About Jensen McRae:
Jensen McRae could’ve been down for the count.
“The most profound choices of my life,” she says, “have often felt like things I did before I was ready to do, and I had to grow into them.” McRae’s songs give shape to these leaps — cliff jumps and trust falls — and on her new album, I Don’t Know How But They Found Me!, Jensen McRae goes further than ever, evolving from a promising young artist into a fully formed songwriter and star.
“It’s about realizing what you can’t outrun, and what follows when you have withstood what you thought might crush you,” she explains. “There are things that can happen to us — unthinkable, untenable things — that threaten our safety in our own bodies. They happen, and you feel like the only option is escape. In truth, the only way out is in — back into the place you have always lived.”
The home — with Jensen front and center, possibly leaving, possibly arriving — adorns the artwork for I Don’t Know How But They Found Me!. “You can leave the city, you can leave the lover,” McRae continues, “but you can never leave yourself.”
From the very beginning, fans have fallen in love with Jensen McRae for her sharp, evocative, and clear-eyed songwriting. An avid journaler, McRae has been breathlessly documenting her existence since she was 18. Her first album, Are You Happy Now?, was a mission statement from an artist who grew up an automatic outsider: a Black Jewish girl from Los Angeles, hellbent on making folk music in spite of the world’s attempts to box her into more stereotypically Black genres.
Looking to songwriting heroes like Alicia Keys, Carole King, James Taylor, and Stevie Wonder, McRae built a sonic world entirely her own. As her audience grew and new doors unlocked, the album became, as she puts it, “the record of my coming-of-age. But it was a quiet coming-of-age, one that mostly took place inside my own head.”
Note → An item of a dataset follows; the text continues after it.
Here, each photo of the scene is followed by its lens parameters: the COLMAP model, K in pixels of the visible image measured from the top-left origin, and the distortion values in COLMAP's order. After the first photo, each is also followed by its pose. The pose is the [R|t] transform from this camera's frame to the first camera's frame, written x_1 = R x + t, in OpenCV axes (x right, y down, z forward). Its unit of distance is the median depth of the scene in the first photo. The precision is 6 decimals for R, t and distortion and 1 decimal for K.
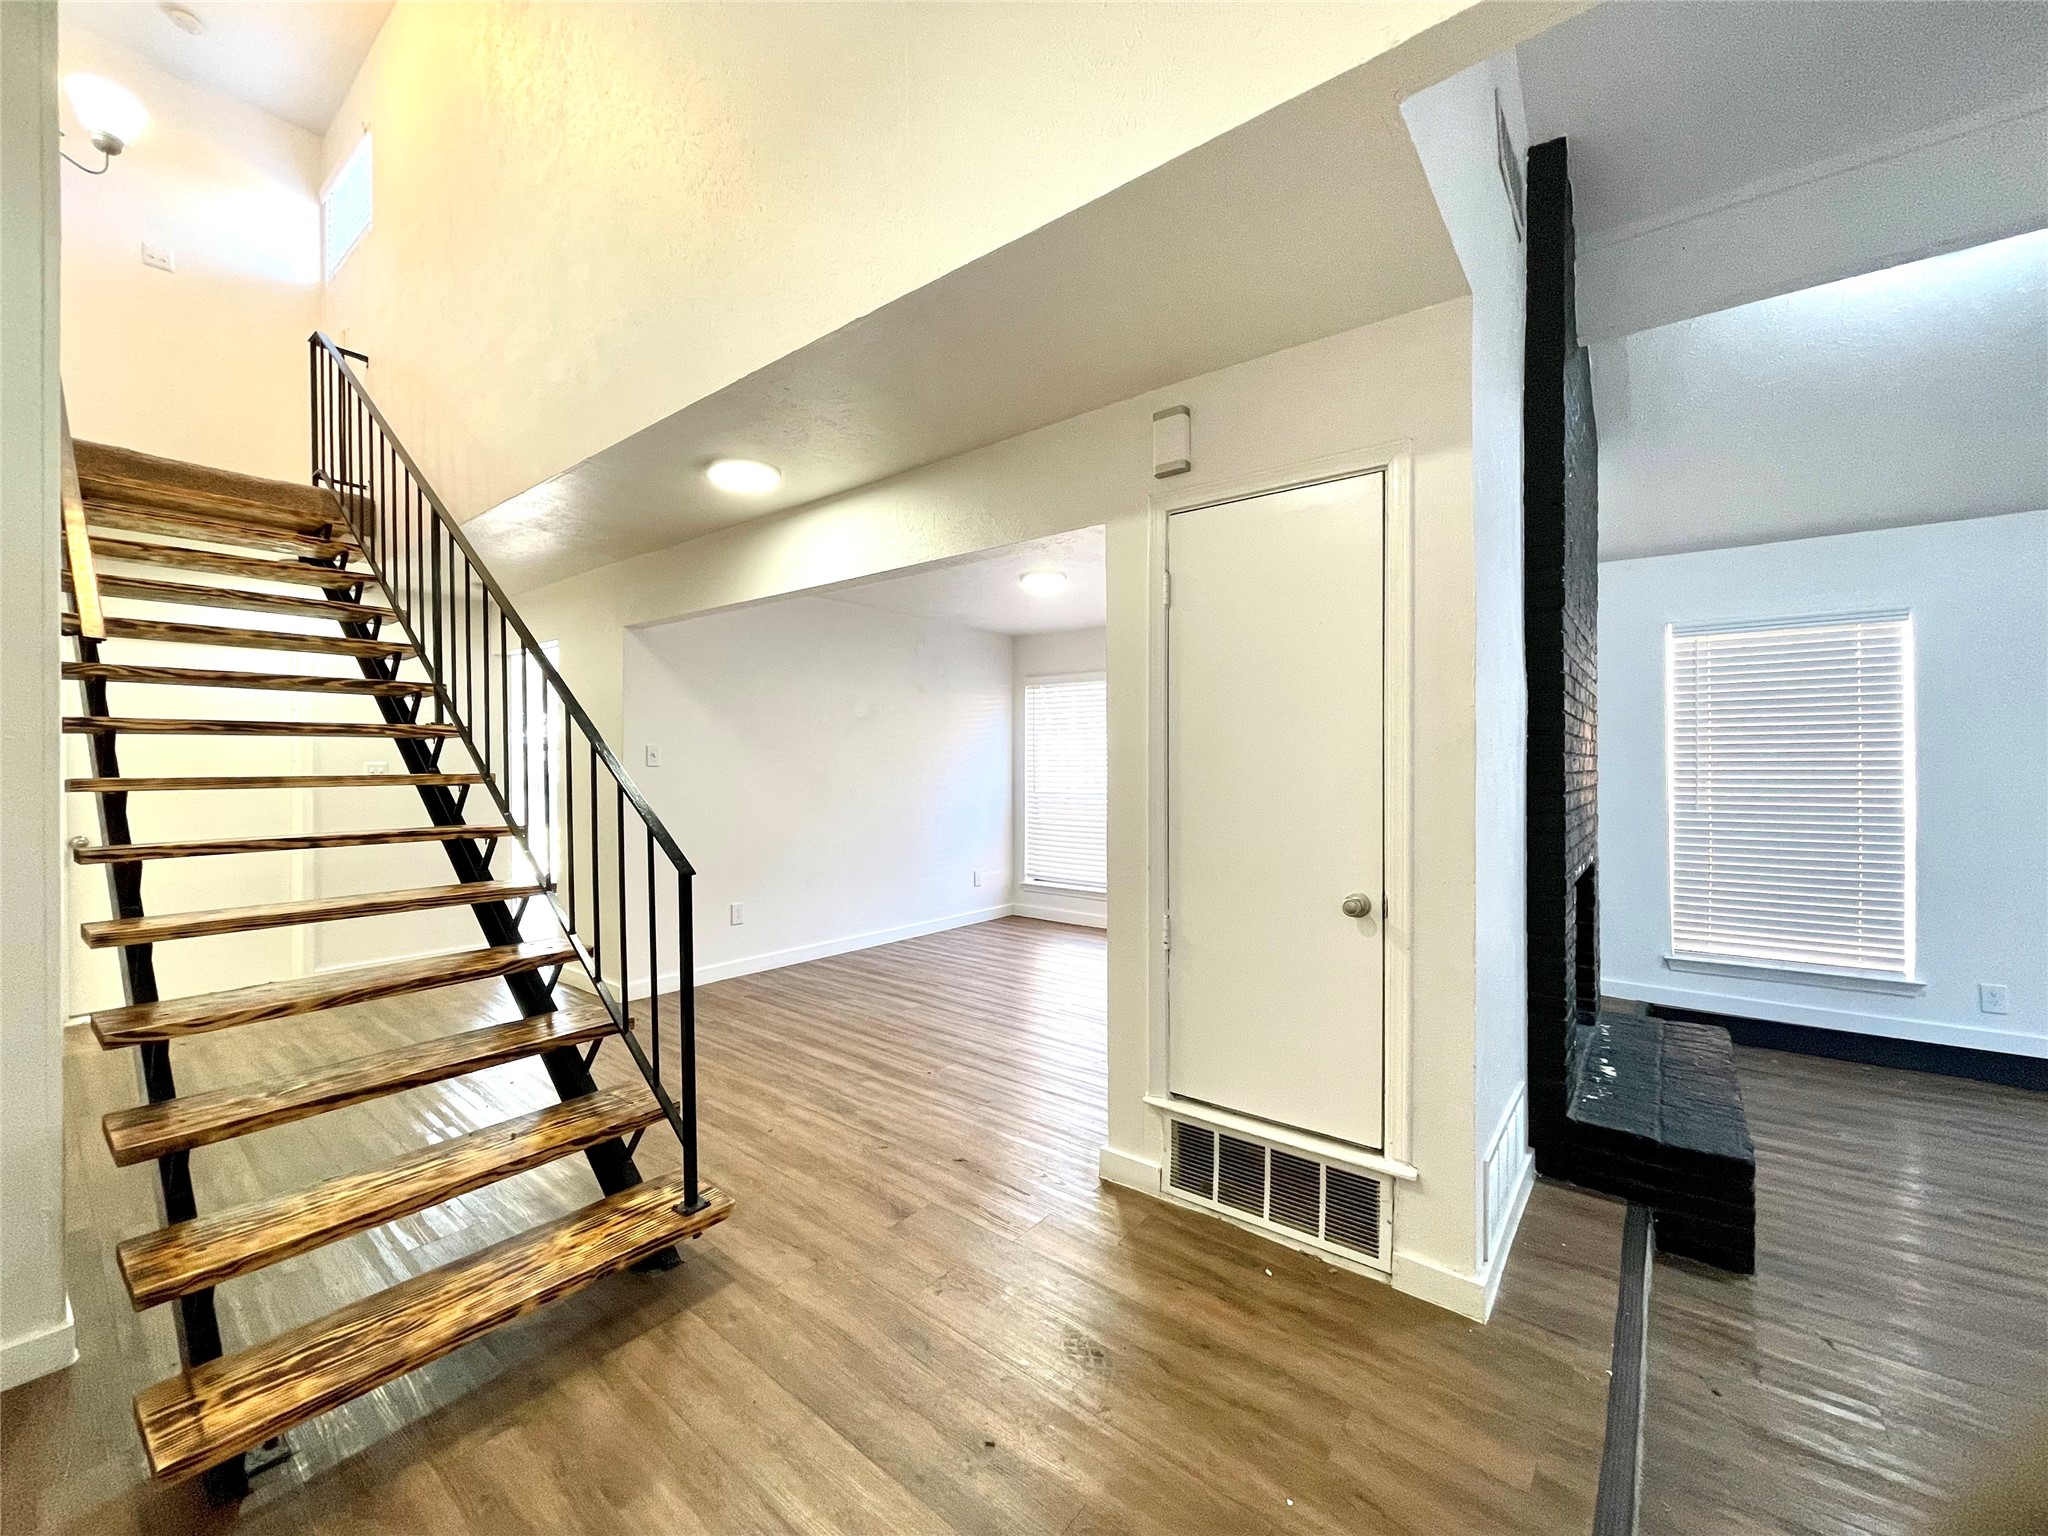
lens RADIAL K [[820.2, 0, 1029.5], [0, 820.2, 767.4], [0, 0, 1]] dist [-0.010980, 0.000339]
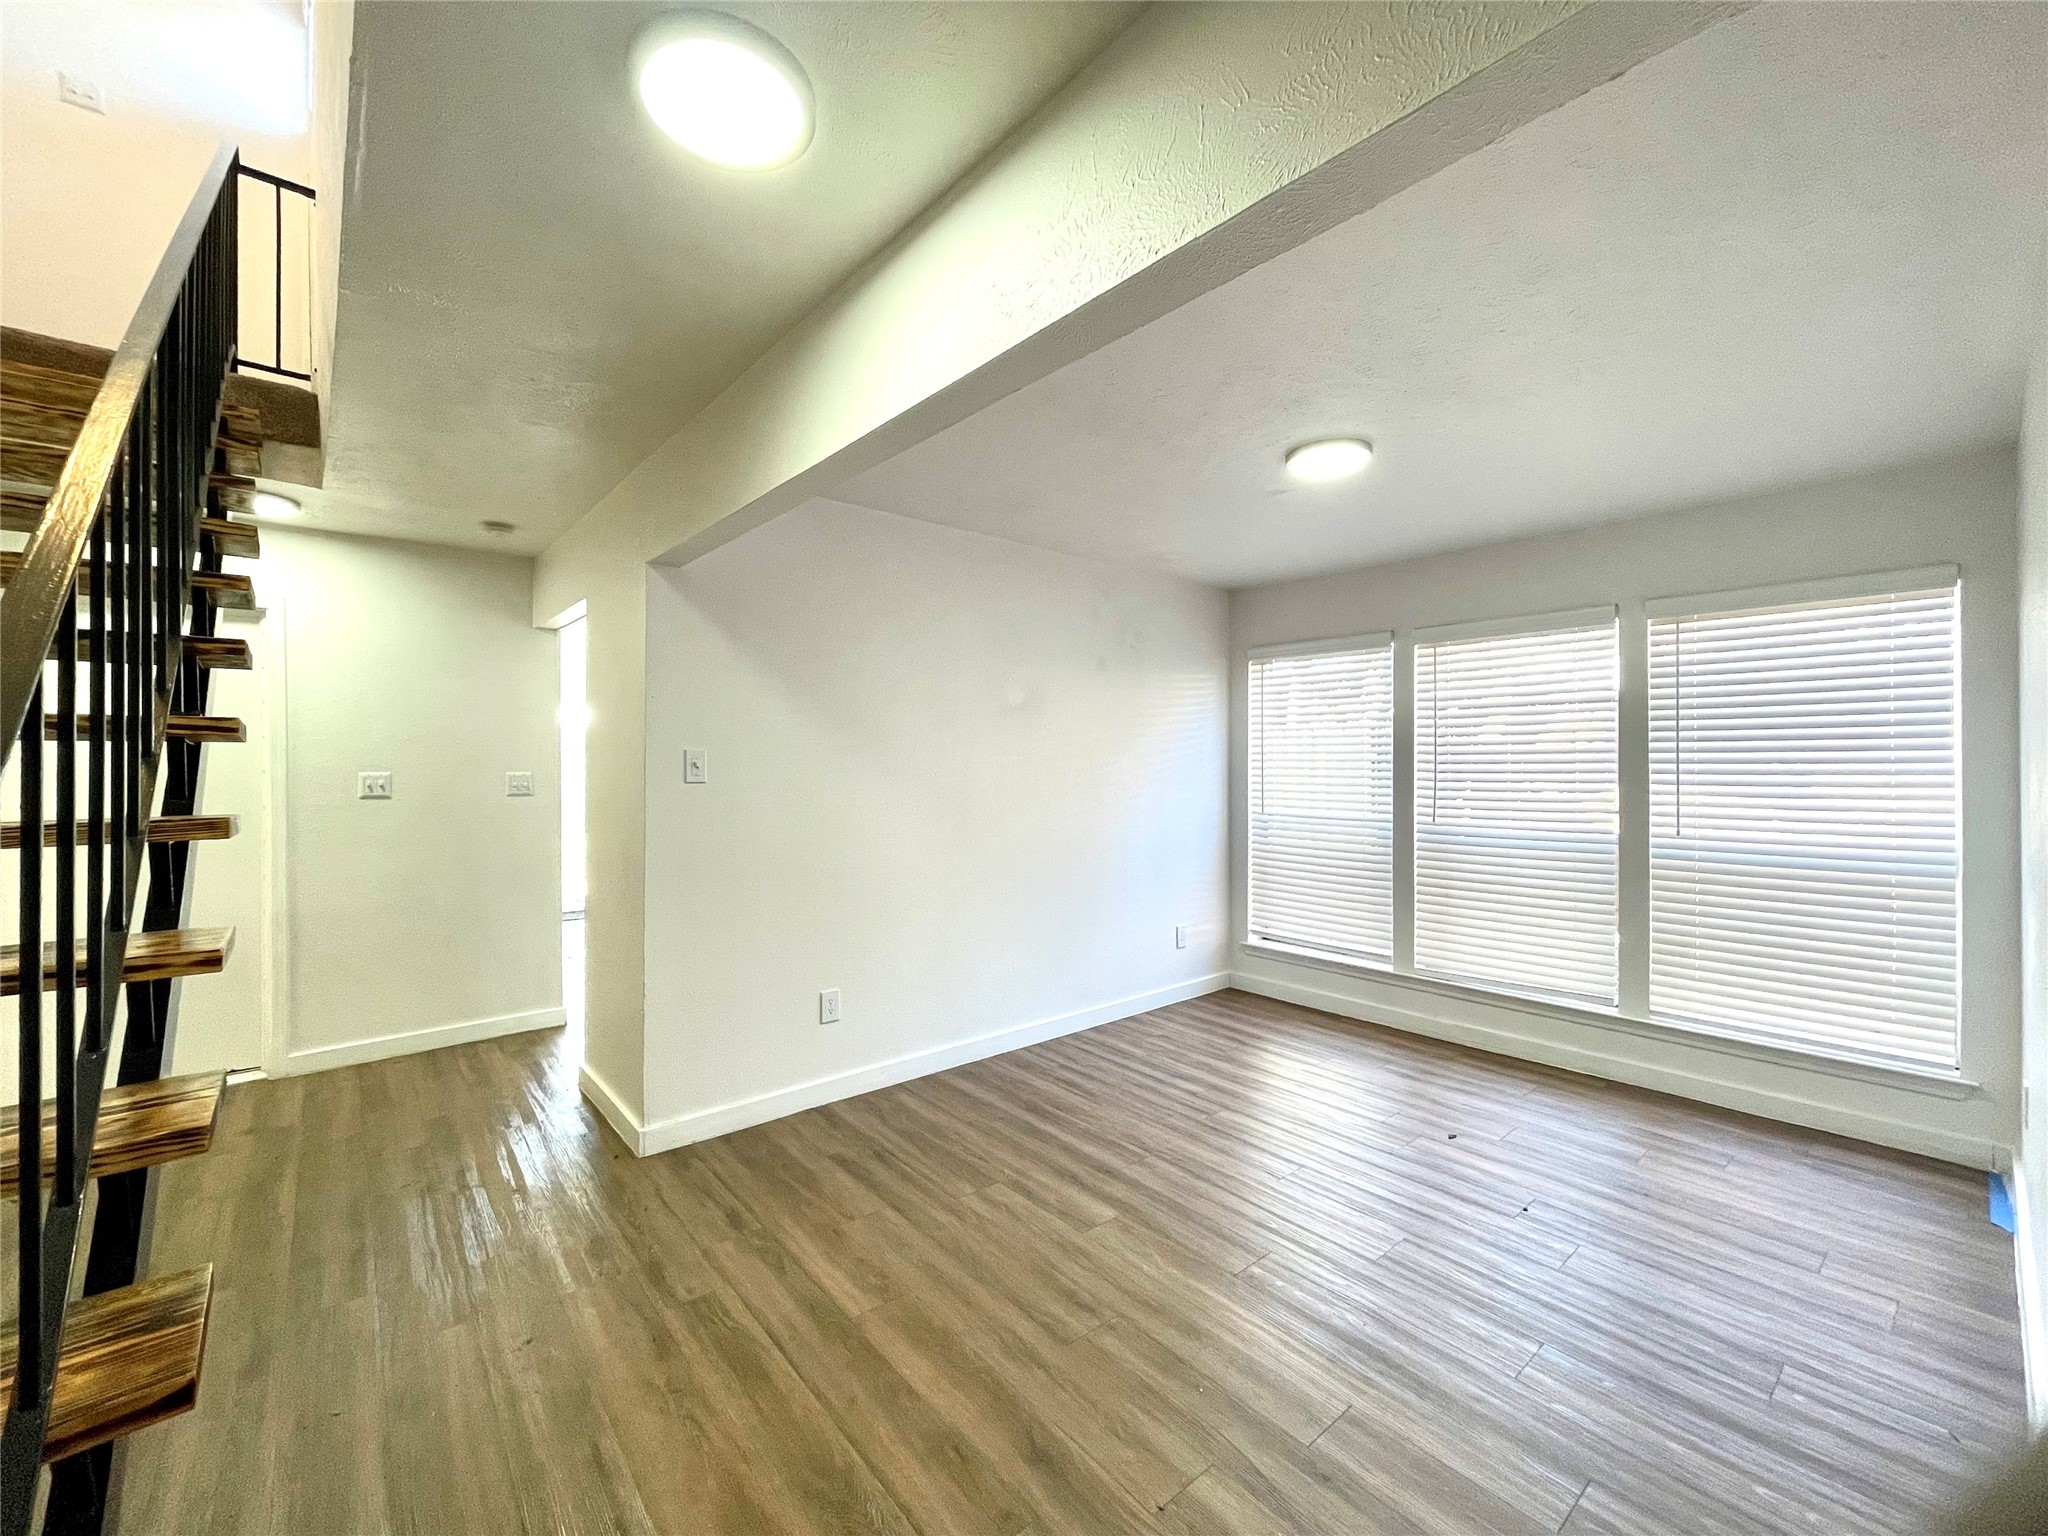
lens RADIAL K [[820.2, 0, 1027.0], [0, 820.2, 760.1], [0, 0, 1]] dist [-0.010980, 0.000339]
pose [[0.980602, 0.000280, -0.196009, -0.074501], [-0.001446, 0.999982, -0.005803, -0.014633], [0.196004, 0.005973, 0.980585, 0.391329]]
I Don’t Know How But They Found Me! unfolds against a backdrop of romantic turbulence and a rapidly growing audience. “I had never been in love before,” McRae says. “Not really. And then I had two life-altering relationships back to back in my early twenties. This album is primarily an exploration of how love and intimacy knock the wind out of you — how they can take your legs out from under you.”
The record arrives alongside multiple viral moments, most notably in 2023, when McRae posted a solo verse and chorus online — little more than a demo fragment — and it took off. Covers, duets, and an avalanche of new fans followed, including Justin Bieber, Stormzy, and Dan Nigro. That moment marked the beginning of “Massachusetts,” which would become her first release with Dead Oceans.
I Don’t Know How But They Found Me! also reaffirms McRae’s defiance of expectations, as she deepens her singer-songwriter bona fides and claims space for young Black women in the genre.
“I do still feel like I’m pushing a boulder up a hill,” she says. “I know that in spite of my success and hard work, I still hit walls that aren’t there for other people — and that it’s because I’m working in a space that doesn’t already allow for people who look like me. It’s connected to why I make music: to be seen, and to help others feel seen. But I remain somewhat misunderstood.”